Jack loved Effie and Effie loved Jack.
Which was a problem, as Effie was already married.
|John Everett Millais c. 1854|
Jack was John Everett Millais, a precocious talent from Jersey who entered the Royal Academy School at the unprecedented age of eleven. In 1848, with Dante Gabriel Rossetti and William Holman Hunt, he had founded the Pre-Raphaelite Brotherhood. His first work in the Pre-Raphaelite style Lorenzo and Isabella had caused a sensation at the Royal Academy Exhibition of 1849, the second work, in the following year, initiated an uproar.

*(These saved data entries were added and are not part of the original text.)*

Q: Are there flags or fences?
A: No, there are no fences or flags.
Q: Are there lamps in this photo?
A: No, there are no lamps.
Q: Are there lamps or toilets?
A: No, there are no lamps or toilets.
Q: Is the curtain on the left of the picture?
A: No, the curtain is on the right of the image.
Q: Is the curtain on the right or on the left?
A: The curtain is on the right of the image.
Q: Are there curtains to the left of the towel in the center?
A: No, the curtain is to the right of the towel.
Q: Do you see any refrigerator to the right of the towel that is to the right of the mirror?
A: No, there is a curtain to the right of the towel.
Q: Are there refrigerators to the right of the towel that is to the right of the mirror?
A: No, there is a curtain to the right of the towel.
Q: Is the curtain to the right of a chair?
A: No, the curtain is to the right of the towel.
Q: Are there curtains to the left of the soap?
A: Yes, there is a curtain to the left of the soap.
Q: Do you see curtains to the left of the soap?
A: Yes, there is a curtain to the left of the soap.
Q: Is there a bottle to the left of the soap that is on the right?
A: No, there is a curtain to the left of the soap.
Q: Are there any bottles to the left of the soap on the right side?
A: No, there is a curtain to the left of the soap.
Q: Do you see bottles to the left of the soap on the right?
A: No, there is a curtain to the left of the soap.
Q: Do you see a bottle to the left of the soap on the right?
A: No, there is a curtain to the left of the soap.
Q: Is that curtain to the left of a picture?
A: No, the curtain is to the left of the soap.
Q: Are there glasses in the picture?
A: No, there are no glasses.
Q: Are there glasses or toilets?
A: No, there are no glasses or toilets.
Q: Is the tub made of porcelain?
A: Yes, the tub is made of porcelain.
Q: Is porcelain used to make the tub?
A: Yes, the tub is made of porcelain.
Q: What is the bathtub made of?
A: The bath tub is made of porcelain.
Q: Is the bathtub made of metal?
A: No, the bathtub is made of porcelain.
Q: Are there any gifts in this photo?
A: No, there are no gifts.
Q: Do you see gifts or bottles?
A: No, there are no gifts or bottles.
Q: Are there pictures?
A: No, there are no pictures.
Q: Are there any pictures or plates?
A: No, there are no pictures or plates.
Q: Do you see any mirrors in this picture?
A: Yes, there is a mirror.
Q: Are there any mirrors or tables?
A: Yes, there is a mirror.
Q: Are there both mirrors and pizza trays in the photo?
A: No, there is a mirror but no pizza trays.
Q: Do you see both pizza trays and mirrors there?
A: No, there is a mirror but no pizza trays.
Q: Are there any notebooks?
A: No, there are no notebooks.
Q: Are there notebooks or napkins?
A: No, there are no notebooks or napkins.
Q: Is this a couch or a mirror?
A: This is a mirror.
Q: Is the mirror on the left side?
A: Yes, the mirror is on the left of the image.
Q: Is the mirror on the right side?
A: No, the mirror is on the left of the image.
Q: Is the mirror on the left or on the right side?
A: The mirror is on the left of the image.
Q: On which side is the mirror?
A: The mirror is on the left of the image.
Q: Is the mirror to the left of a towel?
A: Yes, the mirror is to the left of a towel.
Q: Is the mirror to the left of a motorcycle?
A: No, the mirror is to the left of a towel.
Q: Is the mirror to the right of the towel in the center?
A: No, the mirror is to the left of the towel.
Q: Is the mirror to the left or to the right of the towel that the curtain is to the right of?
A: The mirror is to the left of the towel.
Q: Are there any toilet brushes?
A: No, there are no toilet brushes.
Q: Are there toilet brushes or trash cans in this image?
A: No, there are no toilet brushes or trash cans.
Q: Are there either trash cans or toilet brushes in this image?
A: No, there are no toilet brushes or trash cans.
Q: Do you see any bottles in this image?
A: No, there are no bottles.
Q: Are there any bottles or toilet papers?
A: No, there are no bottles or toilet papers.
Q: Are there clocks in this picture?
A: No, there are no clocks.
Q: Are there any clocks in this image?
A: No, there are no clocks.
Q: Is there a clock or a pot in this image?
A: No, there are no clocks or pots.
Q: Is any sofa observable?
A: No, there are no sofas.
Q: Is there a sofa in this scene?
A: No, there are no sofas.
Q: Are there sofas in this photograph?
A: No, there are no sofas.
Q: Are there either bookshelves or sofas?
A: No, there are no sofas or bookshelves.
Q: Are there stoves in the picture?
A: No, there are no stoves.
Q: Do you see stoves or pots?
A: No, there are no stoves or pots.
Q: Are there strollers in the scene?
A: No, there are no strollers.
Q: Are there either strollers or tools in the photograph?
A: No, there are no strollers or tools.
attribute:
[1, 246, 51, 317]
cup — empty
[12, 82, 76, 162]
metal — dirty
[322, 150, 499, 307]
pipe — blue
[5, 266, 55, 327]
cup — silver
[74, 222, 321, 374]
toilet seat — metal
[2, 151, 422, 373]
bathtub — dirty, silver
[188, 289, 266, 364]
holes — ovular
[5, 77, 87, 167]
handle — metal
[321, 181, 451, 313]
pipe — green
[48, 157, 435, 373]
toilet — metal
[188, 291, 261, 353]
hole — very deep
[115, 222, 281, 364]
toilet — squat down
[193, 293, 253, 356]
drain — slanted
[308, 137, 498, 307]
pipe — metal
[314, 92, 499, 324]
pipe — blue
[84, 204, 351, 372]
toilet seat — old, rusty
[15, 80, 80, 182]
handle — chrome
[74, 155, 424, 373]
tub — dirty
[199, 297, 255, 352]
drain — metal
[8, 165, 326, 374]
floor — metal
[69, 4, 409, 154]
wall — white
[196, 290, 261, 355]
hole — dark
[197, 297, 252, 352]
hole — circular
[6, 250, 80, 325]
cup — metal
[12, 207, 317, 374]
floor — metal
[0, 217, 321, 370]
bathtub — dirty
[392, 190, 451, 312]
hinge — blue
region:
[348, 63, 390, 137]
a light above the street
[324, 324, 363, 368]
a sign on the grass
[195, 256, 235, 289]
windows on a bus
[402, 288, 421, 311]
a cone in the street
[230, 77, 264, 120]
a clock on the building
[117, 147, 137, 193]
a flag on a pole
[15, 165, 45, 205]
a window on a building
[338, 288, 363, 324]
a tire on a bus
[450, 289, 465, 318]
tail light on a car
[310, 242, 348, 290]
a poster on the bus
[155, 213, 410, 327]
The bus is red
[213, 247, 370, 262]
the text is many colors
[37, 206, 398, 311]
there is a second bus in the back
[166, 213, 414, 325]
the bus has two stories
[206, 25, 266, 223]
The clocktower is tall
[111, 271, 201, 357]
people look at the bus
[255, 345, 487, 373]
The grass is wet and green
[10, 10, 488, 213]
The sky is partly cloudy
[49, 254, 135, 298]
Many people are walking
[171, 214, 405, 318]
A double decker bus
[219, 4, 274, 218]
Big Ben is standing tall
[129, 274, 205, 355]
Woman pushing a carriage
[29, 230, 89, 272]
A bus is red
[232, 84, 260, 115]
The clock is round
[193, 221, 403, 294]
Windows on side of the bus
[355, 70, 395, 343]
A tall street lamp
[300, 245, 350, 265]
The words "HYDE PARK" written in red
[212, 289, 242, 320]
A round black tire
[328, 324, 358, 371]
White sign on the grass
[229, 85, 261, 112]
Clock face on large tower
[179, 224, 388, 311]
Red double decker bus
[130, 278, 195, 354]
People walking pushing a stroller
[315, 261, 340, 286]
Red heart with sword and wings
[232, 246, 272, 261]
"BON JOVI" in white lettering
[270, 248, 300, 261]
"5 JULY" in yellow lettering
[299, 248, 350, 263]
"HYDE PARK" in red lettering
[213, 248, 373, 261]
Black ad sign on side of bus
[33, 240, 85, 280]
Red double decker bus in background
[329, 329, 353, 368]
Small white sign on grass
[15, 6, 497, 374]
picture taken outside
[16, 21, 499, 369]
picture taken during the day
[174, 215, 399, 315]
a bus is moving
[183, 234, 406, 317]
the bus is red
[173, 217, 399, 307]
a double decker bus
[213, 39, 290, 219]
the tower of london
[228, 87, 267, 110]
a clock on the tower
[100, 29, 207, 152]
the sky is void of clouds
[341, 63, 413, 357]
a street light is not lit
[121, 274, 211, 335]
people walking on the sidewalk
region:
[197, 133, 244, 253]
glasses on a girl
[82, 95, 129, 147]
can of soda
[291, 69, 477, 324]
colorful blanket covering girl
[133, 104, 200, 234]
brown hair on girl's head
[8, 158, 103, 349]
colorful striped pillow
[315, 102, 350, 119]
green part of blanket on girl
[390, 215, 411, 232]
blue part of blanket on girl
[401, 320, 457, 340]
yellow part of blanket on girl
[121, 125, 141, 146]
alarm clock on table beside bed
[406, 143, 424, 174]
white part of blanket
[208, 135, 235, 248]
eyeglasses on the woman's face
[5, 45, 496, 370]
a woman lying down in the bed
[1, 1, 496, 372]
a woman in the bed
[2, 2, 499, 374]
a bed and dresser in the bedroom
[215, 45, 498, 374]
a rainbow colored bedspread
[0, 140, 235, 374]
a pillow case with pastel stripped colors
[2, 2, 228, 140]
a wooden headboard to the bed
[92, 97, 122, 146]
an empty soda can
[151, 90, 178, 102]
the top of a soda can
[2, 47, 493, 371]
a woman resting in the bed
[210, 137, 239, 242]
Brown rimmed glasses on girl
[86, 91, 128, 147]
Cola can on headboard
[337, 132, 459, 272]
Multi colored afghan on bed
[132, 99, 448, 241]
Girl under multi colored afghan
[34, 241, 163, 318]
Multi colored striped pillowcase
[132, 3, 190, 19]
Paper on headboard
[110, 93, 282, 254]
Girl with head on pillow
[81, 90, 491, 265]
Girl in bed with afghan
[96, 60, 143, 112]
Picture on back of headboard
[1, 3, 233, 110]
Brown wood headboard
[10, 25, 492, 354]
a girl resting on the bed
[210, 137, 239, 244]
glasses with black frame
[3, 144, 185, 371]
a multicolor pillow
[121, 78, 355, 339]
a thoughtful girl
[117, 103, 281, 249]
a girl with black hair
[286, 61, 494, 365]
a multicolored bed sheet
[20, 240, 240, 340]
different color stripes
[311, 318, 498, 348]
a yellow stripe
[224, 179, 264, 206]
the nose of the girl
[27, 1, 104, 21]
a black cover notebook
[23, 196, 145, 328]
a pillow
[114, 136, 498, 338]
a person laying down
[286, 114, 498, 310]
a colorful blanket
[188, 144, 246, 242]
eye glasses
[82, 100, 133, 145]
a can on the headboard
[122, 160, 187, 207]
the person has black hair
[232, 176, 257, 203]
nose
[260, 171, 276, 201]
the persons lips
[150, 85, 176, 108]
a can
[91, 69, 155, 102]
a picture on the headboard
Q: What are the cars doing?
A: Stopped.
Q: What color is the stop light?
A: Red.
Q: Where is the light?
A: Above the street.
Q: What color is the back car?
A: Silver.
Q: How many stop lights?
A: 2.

|J E Millais - Christ in the House of His Parents - 1849-50|
Christ in the House of His Parents was exhibited at the Royal Academy and depicts a boy Christ who has caught his hand on a nail, cutting his palm with blood dripping onto his bare foot, prefiguring the marks of the nails at the crucifixion. His mother comforts him whilst Joseph examines the wound. John the Baptist brings a bowl of water, referring to the future baptism in the River Jordan. The ladder in the background is Jacob’s ladder and points to Christ’s lineage and Ascension, a triangular set-square symbolises the Trinity, a dove on the ladder is the Holy Spirit, the sheep are the flock of the Good Shepherd.
The critics hated it. Charles Dickens, in Household Words (June 15th 1850) describes the picture thus: -
“You behold the interior of a carpenter’s shop. In the foreground of that carpenter’s shop is a hideous, wry-necked, blubbering, red-headed boy, in a bed-gown, who appears to have received a poke in the hand, from the stick of another boy with whom he has been playing in an adjacent gutter, and to be holding it up for the contemplation of a kneeling woman, so horrible in her ugliness, that (supposing it were possible for any human creature to exist for a moment with that dislocated throat) she would stand out from the rest of the company as a Monster, in the vilest cabaret in France, or the lowest ginshop in England.”
|C Dickens - Household Words 1850|
The Builder, June 1st 1850, was just as vicious, weighed in, decrying the depiction of
“…the youthful Saviour as a red-headed Jew boy, and the sublime personage of the virgin a sore-heeled, ugly, every-day sempstress.”
Millais had depicted the Holy Family as Palestinian workers living in a rough dwelling with dirt and wood shavings on the floor, rather than the idealised toga-wearing Caucasians preferred by the Victorians. In a companion piece, William Holman Hunt also used a ‘realistic’ technique in his portrayal of an imagined incident from early Christian history, A Converted British Family Sheltering a Christian Missionary from the Persecution of the Druids, and was also criticised for doing so.
|W H Hunt - A Converted
British Family Sheltering a Christian Missionary from the Persecution of the
Unexpectedly, help arrived when the distinguished art critic, John Ruskin, wrote letters to the papers championing the Pre-Raphaelites and their intentions. Ruskin had advocated a ‘return to nature’ in his influential four volume Modern Painters (1843-56), arguing that artists needed to make close observations of natural forms in their works, and his views were significant in the formation of the fledgling Brotherhood.
Ruskin became a friend and patron off the artists, and although he did not particularly like Millais’s Christ in the House of His Parents he was impressed by Millais’s abilities. In 1853, he invited Millais to accompany him and his wife on a painting holiday to Scotland, where he was to paint a portrait of the critic standing in the Scottish landscape.
|J E Millais - Portrait of John Ruskin - 1854|
At Glenfinlas, Millais painted the background of the Ruskin portrait, with close, almost photographic, detail of the gneiss rock formation around a waterfall, and he added the figure the following year in the studio. Ruskin was a keen geologist and made studies of his own of the same rocks, which rival Millais in their attention to detail.
|J Ruskin - Study of gneiss|
Millais had already used Mrs Ruskin as a model the previous year, in his Order of Release, and their close proximity in the Scottish Highlands led to their falling in love.
|J E Millais - The Order of Release - 1852|
Ruskin had married Euphemia Gray, a family friend, in 1848, but it had not been a happy union – he was cold and reserved, she was flirtatious and out-going. Effie, as she was known, left her husband for Millais and filed for divorce on the grounds that the marriage had not been consummated.
|J E Millais - Portrait of Effie Ruskin|
Ruskin had used various excuses to explain his avoidance – religion and hatred of children among them – before finally admitting the real reason,
“He did not make me his Wife was because he was disgusted with my person.”
There have been various theories of just what it was that had so disgusted Ruskin, but disgusted he undoubtedly was and the marriage remained unconsummated. Ruskin did not contest her claims but, alarmingly, wrote, “I can prove my virility at once.” There was a great public scandal surrounding the case; the marriage was annulled in July 1854.
Jack Millais married his Effie the following year and it appears that Jack was not nearly as squeamish as John, for they went on to produce eight children. In 1885, he was granted a baronetcy, the first British artist to receive a hereditary title.